When all these negatives finally converged, I realized this “great” job cost too much in terms of quality of life and the quality of relationship with my child.

So when you consider accepting a new job, think of how it will affect your home life. Take off the rose-colored glasses and think brutally. Does it require too much time away from family? Money is no substitute for rewarding family relationships, so don’t assume that your family wants things more than it wants you.

What about your quality of life? Are you going to be spending much of your off hours sitting in a car in traffic? What about the cost of commuting—for example, fuel and time? Even if you’re keen on audiobooks, that still limits any time you can spend with friends going to the theatre, to a concert, to a pub, to the bowling alley. Is this job worth the cost of impairing your social network?

Don’t diminish the cost of leaving familiar co-workers—even the annoying ones because there are always more annoying co-workers in a future job. One co-worker has the latest jokes; another has the latest grapevine news, and there’s the one who always makes you smile with his music trivia. There’s also the familiarity of a routine—mundane things like where and when you take your breaks or eat your lunch and with whom.

There’s a loss in leaving familiar co-workers and routines behind. This is why “comfort food” is comforting—because it’s familiar and filled with memories. When you leave a job, you’ll be out of your comfort zone, learning new things, acclimating to new people, establishing new routines. Until the new becomes old, there will be a cost to pay for the loss of familiarity.

And, of course, leaving your comfort zone can make you anxious. How well do you cope with anxiety and the stress of the unknown? Don’t underestimate the mental resources needed to cope successfully with your new challenges. And again, the stress you face will likely impact your family as well.

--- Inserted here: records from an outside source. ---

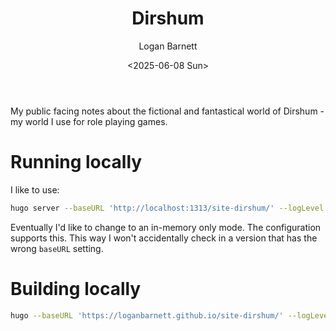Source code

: #+title:     Dirshum
#+author:    Logan Barnett
#+email:     logustus@gmail.com
#+date:      <2025-06-08 Sun>
#+language:  en
#+file_tags:
#+tags:

My public facing notes about the fictional and fantastical world of Dirshum - my
world I use for role playing games.

* Running locally

I like to use:

#+begin_src sh :results none :exports code
hugo server --baseURL 'http://localhost:1313/site-dirshum/' --logLevel debug --environment production
#+end_src

Eventually I'd like to change to an in-memory only mode.  The configuration
supports this.  This way I won't accidentally check in a version that has the
wrong ~baseURL~ setting.

* Building locally

#+begin_src sh :results none :exports code
hugo --baseURL 'https://loganbarnett.github.io/site-dirshum/' --logLevel debug --environment production
#+end_src
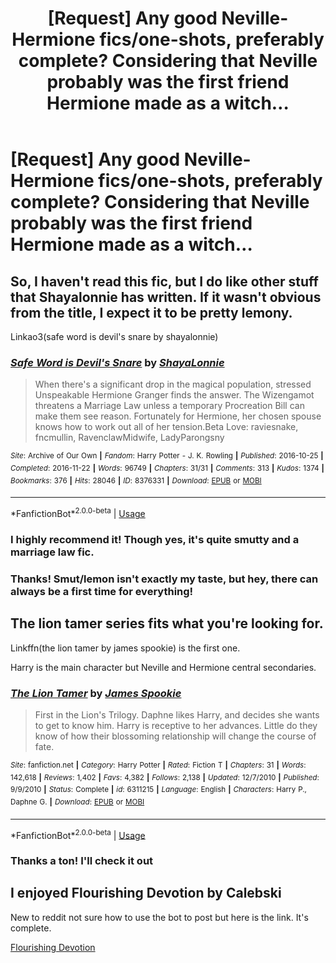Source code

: #+TITLE: [Request] Any good Neville-Hermione fics/one-shots, preferably complete? Considering that Neville probably was the first friend Hermione made as a witch...

* [Request] Any good Neville-Hermione fics/one-shots, preferably complete? Considering that Neville probably was the first friend Hermione made as a witch...
:PROPERTIES:
:Author: BarneySpeaksBlarney
:Score: 10
:DateUnix: 1545152402.0
:DateShort: 2018-Dec-18
:FlairText: Request
:END:

** So, I haven't read this fic, but I do like other stuff that Shayalonnie has written. If it wasn't obvious from the title, I expect it to be pretty lemony.

Linkao3(safe word is devil's snare by shayalonnie)
:PROPERTIES:
:Author: Seeker0fTruth
:Score: 6
:DateUnix: 1545161453.0
:DateShort: 2018-Dec-18
:END:

*** [[https://archiveofourown.org/works/8376331][*/Safe Word is Devil's Snare/*]] by [[https://www.archiveofourown.org/users/ShayaLonnie/pseuds/ShayaLonnie][/ShayaLonnie/]]

#+begin_quote
  When there's a significant drop in the magical population, stressed Unspeakable Hermione Granger finds the answer. The Wizengamot threatens a Marriage Law unless a temporary Procreation Bill can make them see reason. Fortunately for Hermione, her chosen spouse knows how to work out all of her tension.Beta Love: raviesnake, fncmullin, RavenclawMidwife, LadyParongsny
#+end_quote

^{/Site/:} ^{Archive} ^{of} ^{Our} ^{Own} ^{*|*} ^{/Fandom/:} ^{Harry} ^{Potter} ^{-} ^{J.} ^{K.} ^{Rowling} ^{*|*} ^{/Published/:} ^{2016-10-25} ^{*|*} ^{/Completed/:} ^{2016-11-22} ^{*|*} ^{/Words/:} ^{96749} ^{*|*} ^{/Chapters/:} ^{31/31} ^{*|*} ^{/Comments/:} ^{313} ^{*|*} ^{/Kudos/:} ^{1374} ^{*|*} ^{/Bookmarks/:} ^{376} ^{*|*} ^{/Hits/:} ^{28046} ^{*|*} ^{/ID/:} ^{8376331} ^{*|*} ^{/Download/:} ^{[[https://archiveofourown.org/downloads/Sh/ShayaLonnie/8376331/Safe%20Word%20is%20Devils%20Snare.epub?updated_at=1500519753][EPUB]]} ^{or} ^{[[https://archiveofourown.org/downloads/Sh/ShayaLonnie/8376331/Safe%20Word%20is%20Devils%20Snare.mobi?updated_at=1500519753][MOBI]]}

--------------

*FanfictionBot*^{2.0.0-beta} | [[https://github.com/tusing/reddit-ffn-bot/wiki/Usage][Usage]]
:PROPERTIES:
:Author: FanfictionBot
:Score: 3
:DateUnix: 1545161469.0
:DateShort: 2018-Dec-18
:END:


*** I highly recommend it! Though yes, it's quite smutty and a marriage law fic.
:PROPERTIES:
:Author: rentingumbrellas
:Score: 3
:DateUnix: 1545162239.0
:DateShort: 2018-Dec-18
:END:


*** Thanks! Smut/lemon isn't exactly my taste, but hey, there can always be a first time for everything!
:PROPERTIES:
:Author: BarneySpeaksBlarney
:Score: 1
:DateUnix: 1545240846.0
:DateShort: 2018-Dec-19
:END:


** The lion tamer series fits what you're looking for.

Linkffn(the lion tamer by james spookie) is the first one.

Harry is the main character but Neville and Hermione central secondaries.
:PROPERTIES:
:Author: KingSouma
:Score: 2
:DateUnix: 1545201369.0
:DateShort: 2018-Dec-19
:END:

*** [[https://www.fanfiction.net/s/6311215/1/][*/The Lion Tamer/*]] by [[https://www.fanfiction.net/u/649126/James-Spookie][/James Spookie/]]

#+begin_quote
  First in the Lion's Trilogy. Daphne likes Harry, and decides she wants to get to know him. Harry is receptive to her advances. Little do they know of how their blossoming relationship will change the course of fate.
#+end_quote

^{/Site/:} ^{fanfiction.net} ^{*|*} ^{/Category/:} ^{Harry} ^{Potter} ^{*|*} ^{/Rated/:} ^{Fiction} ^{T} ^{*|*} ^{/Chapters/:} ^{31} ^{*|*} ^{/Words/:} ^{142,618} ^{*|*} ^{/Reviews/:} ^{1,402} ^{*|*} ^{/Favs/:} ^{4,382} ^{*|*} ^{/Follows/:} ^{2,138} ^{*|*} ^{/Updated/:} ^{12/7/2010} ^{*|*} ^{/Published/:} ^{9/9/2010} ^{*|*} ^{/Status/:} ^{Complete} ^{*|*} ^{/id/:} ^{6311215} ^{*|*} ^{/Language/:} ^{English} ^{*|*} ^{/Characters/:} ^{Harry} ^{P.,} ^{Daphne} ^{G.} ^{*|*} ^{/Download/:} ^{[[http://www.ff2ebook.com/old/ffn-bot/index.php?id=6311215&source=ff&filetype=epub][EPUB]]} ^{or} ^{[[http://www.ff2ebook.com/old/ffn-bot/index.php?id=6311215&source=ff&filetype=mobi][MOBI]]}

--------------

*FanfictionBot*^{2.0.0-beta} | [[https://github.com/tusing/reddit-ffn-bot/wiki/Usage][Usage]]
:PROPERTIES:
:Author: FanfictionBot
:Score: 1
:DateUnix: 1545201386.0
:DateShort: 2018-Dec-19
:END:


*** Thanks a ton! I'll check it out
:PROPERTIES:
:Author: BarneySpeaksBlarney
:Score: 1
:DateUnix: 1545240862.0
:DateShort: 2018-Dec-19
:END:


** I enjoyed Flourishing Devotion by Calebski

New to reddit not sure how to use the bot to post but here is the link. It's complete.

[[https://m.fanfiction.net/s/11897583/1/Flourishing-Devotion][Flourishing Devotion]]
:PROPERTIES:
:Score: 2
:DateUnix: 1545322284.0
:DateShort: 2018-Dec-20
:END:
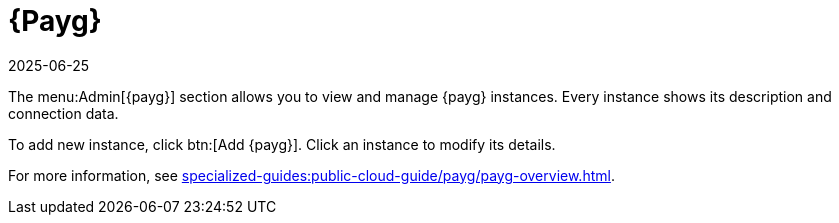 [[ref-payg]]
= {Payg}
:revdate: 2025-06-25
:page-revdate: {revdate}

The menu:Admin[{payg}] section allows you to view and manage {payg} instances.
Every instance shows its description and connection data.

To add new instance, click btn:[Add {payg}].
Click an instance to modify its details.

For more information, see xref:specialized-guides:public-cloud-guide/payg/payg-overview.adoc[].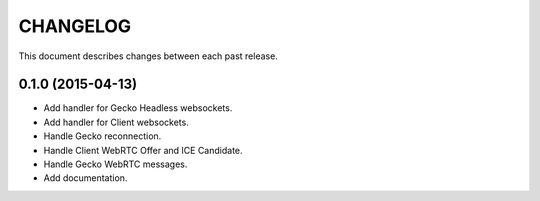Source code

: CHANGELOG
=========

This document describes changes between each past release.

0.1.0 (2015-04-13)
------------------

- Add handler for Gecko Headless websockets.
- Add handler for Client websockets.
- Handle Gecko reconnection.
- Handle Client WebRTC Offer and ICE Candidate.
- Handle Gecko WebRTC messages.
- Add documentation.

If a higher salary is the reason for your change, then how much more will you reasonably earn? Not just the salary on paper, but the real cost? That supposedly great job early in my career? After I’d calculated the costs of fuel, time, babysitter, special clothes, I figured I was sacrificing all that was important to me for only a few hundred dollars per month! Not worth it.

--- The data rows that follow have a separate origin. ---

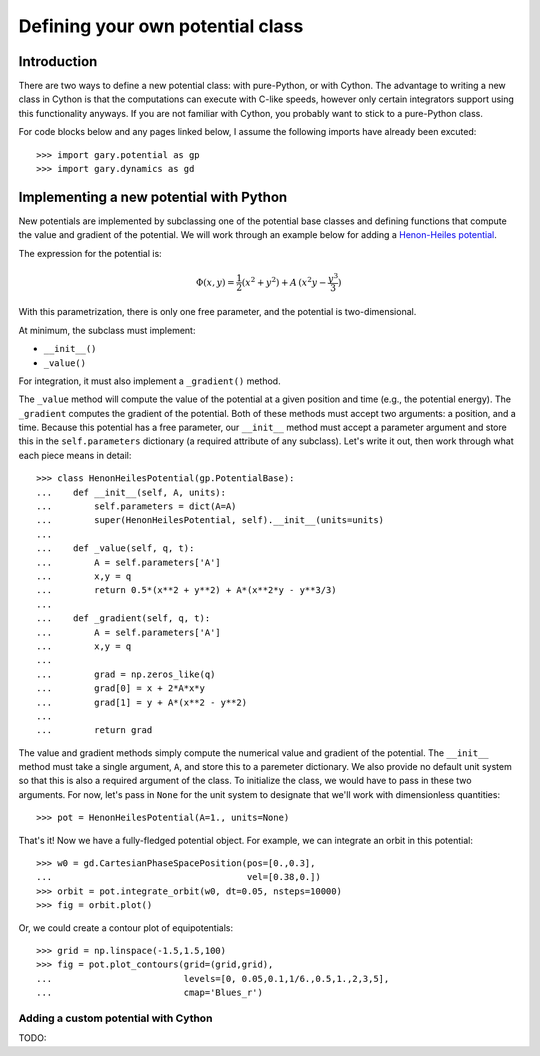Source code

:.. _define-new-potential:

*********************************
Defining your own potential class
*********************************

Introduction
============

There are two ways to define a new potential class: with pure-Python, or with
Cython. The advantage to writing a new class in Cython is that the
computations can execute with C-like speeds, however only certain integrators
support using this functionality anyways. If you are not familiar with Cython,
you probably want to stick to a pure-Python class.

For code blocks below and any pages linked below, I assume the following
imports have already been excuted::

    >>> import gary.potential as gp
    >>> import gary.dynamics as gd

Implementing a new potential with Python
========================================

New potentials are implemented by subclassing one of the potential base
classes and defining functions that compute the value and gradient of the
potential. We will work through an example below for adding a
`Henon-Heiles potential <http://en.wikipedia.org/wiki/H%C3%A9non-Heiles_System>`_.

The expression for the potential is:

.. math::

    \Phi(x,y) = \frac{1}{2}(x^2 + y^2) + A\,(x^2 y - \frac{y^3}{3})

With this parametrization, there is only one free parameter, and the potential
is two-dimensional.

At minimum, the subclass must implement:

- ``__init__()``
- ``_value()``

For integration, it must also implement a ``_gradient()`` method.

The ``_value`` method will compute the value of the potential at a given
position and time (e.g., the potential energy). The ``_gradient`` computes
the gradient of the potential. Both of these methods must accept two arguments:
a position, and a time. Because this potential has a free parameter, our
``__init__`` method must accept a parameter argument and store this in the
``self.parameters`` dictionary (a required attribute of any subclass).
Let's write it out, then work through what each piece means in detail::

    >>> class HenonHeilesPotential(gp.PotentialBase):
    ...    def __init__(self, A, units):
    ...        self.parameters = dict(A=A)
    ...        super(HenonHeilesPotential, self).__init__(units=units)
    ...
    ...    def _value(self, q, t):
    ...        A = self.parameters['A']
    ...        x,y = q
    ...        return 0.5*(x**2 + y**2) + A*(x**2*y - y**3/3)
    ...
    ...    def _gradient(self, q, t):
    ...        A = self.parameters['A']
    ...        x,y = q
    ...
    ...        grad = np.zeros_like(q)
    ...        grad[0] = x + 2*A*x*y
    ...        grad[1] = y + A*(x**2 - y**2)
    ...
    ...        return grad

The value and gradient methods simply compute the numerical value and
gradient of the potential. The ``__init__`` method must take a single
argument, ``A``, and store this to a paremeter dictionary. We also provide
no default unit system so that this is also a required argument of the class.
To initialize the class, we would have to pass in these two arguments.
For now, let's pass in ``None`` for the unit system to designate that we'll
work with dimensionless quantities::

    >>> pot = HenonHeilesPotential(A=1., units=None)

That's it! Now we have a fully-fledged potential object. For example, we
can integrate an orbit in this potential::

    >>> w0 = gd.CartesianPhaseSpacePosition(pos=[0.,0.3],
    ...                                     vel=[0.38,0.])
    >>> orbit = pot.integrate_orbit(w0, dt=0.05, nsteps=10000)
    >>> fig = orbit.plot()

.. plot::
    :align: center

    import matplotlib.pyplot as pl
    import numpy as np
    import gary.dynamics as gd
    import gary.potential as gp

    class HenonHeilesPotential(gp.PotentialBase):

        def __init__(self, A, units):
            self.parameters = dict(A=A)
            super(HenonHeilesPotential, self).__init__(units=units)

        def _value(self, q, t):
            A = self.parameters['A']
            x,y = q
            return 0.5*(x**2 + y**2) + A*(x**2*y - y**3/3)

        def _gradient(self, q, t):
            A = self.parameters['A']
            x,y = q
            print(x)
            grad = np.zeros_like(q)
            grad[0] = x + 2*A*x*y
            grad[1] = y + A*(x**2 - y**2)
            return grad

    pot = HenonHeilesPotential(A=1., units=None)
    w0 = gd.CartesianPhaseSpacePosition(pos=[0.,0.3],
                                        vel=[0.38,0.])
    orbit = pot.integrate_orbit(w0, dt=0.05, nsteps=10000)
    fig = orbit.plot()

Or, we could create a contour plot of equipotentials::

    >>> grid = np.linspace(-1.5,1.5,100)
    >>> fig = pot.plot_contours(grid=(grid,grid),
    ...                         levels=[0, 0.05,0.1,1/6.,0.5,1.,2,3,5],
    ...                         cmap='Blues_r')

.. plot::
    :align: center

    import matplotlib.pyplot as pl
    import numpy as np
    import gary.dynamics as gd
    import gary.potential as gp

    class HenonHeilesPotential(gp.PotentialBase):

        def __init__(self, A, units):
            self.parameters = dict(A=A)
            super(HenonHeilesPotential, self).__init__(units=units)

        def _value(self, q, t):
            A = self.parameters['A']
            x,y = q
            return 0.5*(x**2 + y**2) + A*(x**2*y - y**3/3)

        def _gradient(self, q, t):
            A = self.parameters['A']
            x,y = q
            print(x)
            grad = np.zeros_like(q)
            grad[0] = x + 2*A*x*y
            grad[1] = y + A*(x**2 - y**2)
            return grad

    pot = HenonHeilesPotential(A=1., units=None)
    grid = np.linspace(-1.5,1.5,100)
    fig = pot.plot_contours(grid=(grid,grid), cmap='Blues_r',)

Adding a custom potential with Cython
-------------------------------------

TODO:
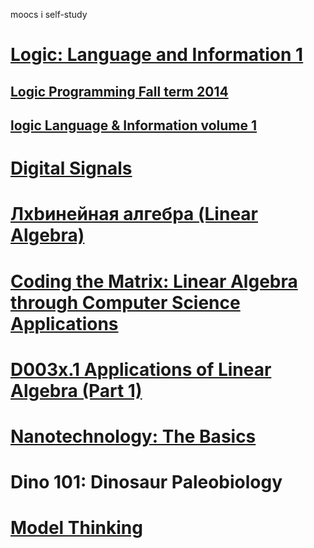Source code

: ﻿moocs i self-study


* [[https://class.coursera.org/logic1-002/lecture][Logic: Language and Information 1]]
** [[http://www.inf.ed.ac.uk/teaching/courses/lp/][Logic Programming Fall term 2014 ]]
** [[https://d396qusza40orc.cloudfront.net/logic1%2Fnotes%2Flogic1notes.pdf][logic Language & Information volume 1]]
* [[https://class.coursera.org/digitalsystems-002][Digital Signals]]
* [[https://class.coursera.org/linalg-001/lecture][Лxbинейная алгебра (Linear Algebra)]]
* [[https://class.coursera.org/matrix-002/lecture][Coding the Matrix: Linear Algebra through Computer Science Applications]]
* [[https://courses.edx.org/courses/DavidsonX/D003x.1/1T2015/courseware/658085dbe8d24fd3a7c334d77a76dfc0/b6f960db8b5746b3b330cbcf584b1f4e/][D003x.1 Applications of Linear Algebra (Part 1)]]
* [[https://class.coursera.org/nanotech-001/lecture][Nanotechnology: The Basics]]
* Dino 101: Dinosaur Paleobiology
* [[https://class.coursera.org/modelthinking-009/lecture][Model Thinking]]
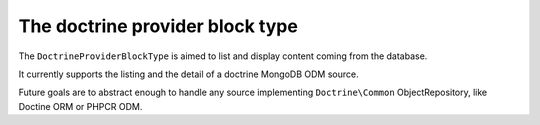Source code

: 
The doctrine provider block type
=====================

The ``DoctrineProviderBlockType`` is aimed to list and display content coming from the database.

It currently supports the listing and the detail of a doctrine MongoDB ODM source.

Future goals are to abstract enough to handle any source
implementing ``Doctrine\Common`` ObjectRepository, like Doctine ORM or PHPCR ODM.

How many more hours per week will you be working to earn this higher salary? On a per hour basis, is it as much as you’d expected?

I remember one co-worker changing jobs because he’d been offered two dollars more per hour, which sounded like a hefty pay increase to him. What he did not factor in was his total pay and benefits he was exchanging. He didn’t consider that he was contracting to work fewer hours per month, and in the process, lost his medical benefits.

The upshot was that his two dollar an hour pay increase actually caused him to lose pay to the tune of $500 per month! Not a smart financial move. So if pay is a major consideration in your next career move, make sure you compute actual take-home pay, not a theoretical pay raise.

It’s not that you should never take another job. The upshot is that you need to fully consider all the costs of changing employment and analytically decide whether the cost is worth the rewards.